The first of four movies produced for ABC by Oprah Winfrey's Harpo Productions, Overexposed, was filmed in Chicago last spring. Walker won the role just days before shooting was to begin, after Mare Winningham dropped out for personal reasons. Winfrey, an executive known to keep up with the soap scene and a longtime fan of Walker's, encouraged the actress to try out for the part.

"It made my day to have somebody so respected and so powerful say, "I want her"", Walker says from her home in Studio City, California. "The director didn't even know who I was. ABC said, "Why not do Susan Lucci (All My Children) ? We have a deal with her"."

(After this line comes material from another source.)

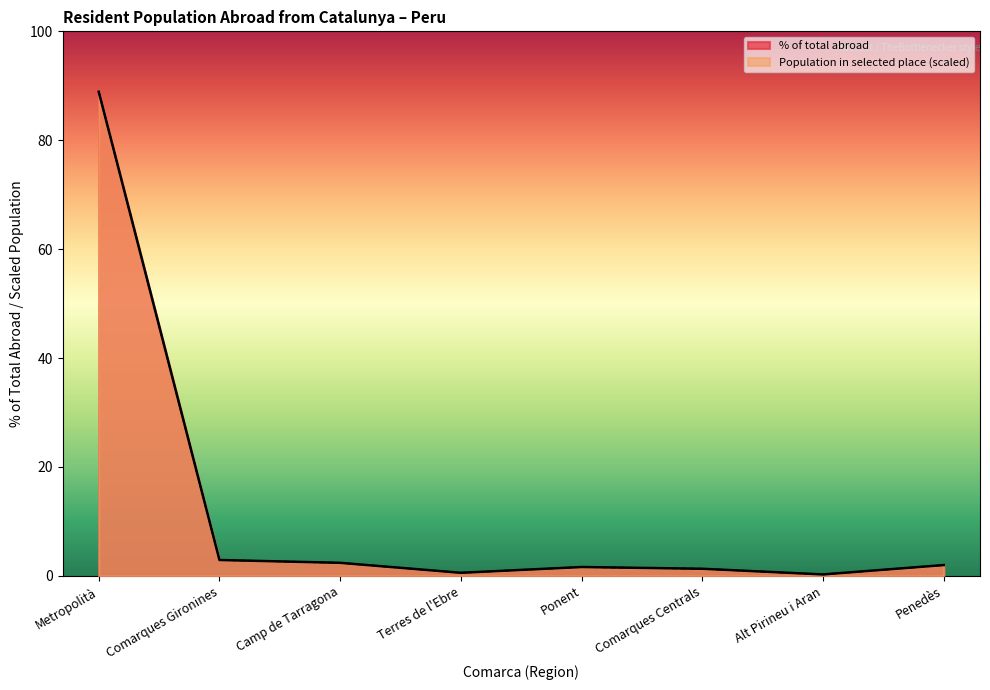

Reading left to right, extract all data points from this chart.

Population residing abroad: 88.9	2.9	2.4	0.6	1.6	1.3	0.3	2.0
Population in selected place: 88.9	2.9	2.4	0.6	1.6	1.3	0.3	2.0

Walker flew to Chicago, auditioned, and four days later began shooting the angst-filled, true-life domestic drama in which she plays a housewife conned into an affair with her husband's buddy, who, after being spurned, distributes videos of their lovemaking on the front lawns of all the neighbors.

"I've never played such a victim," says Walker. "She's emotionally whiplashed. At the end of it all, there's no relief for her."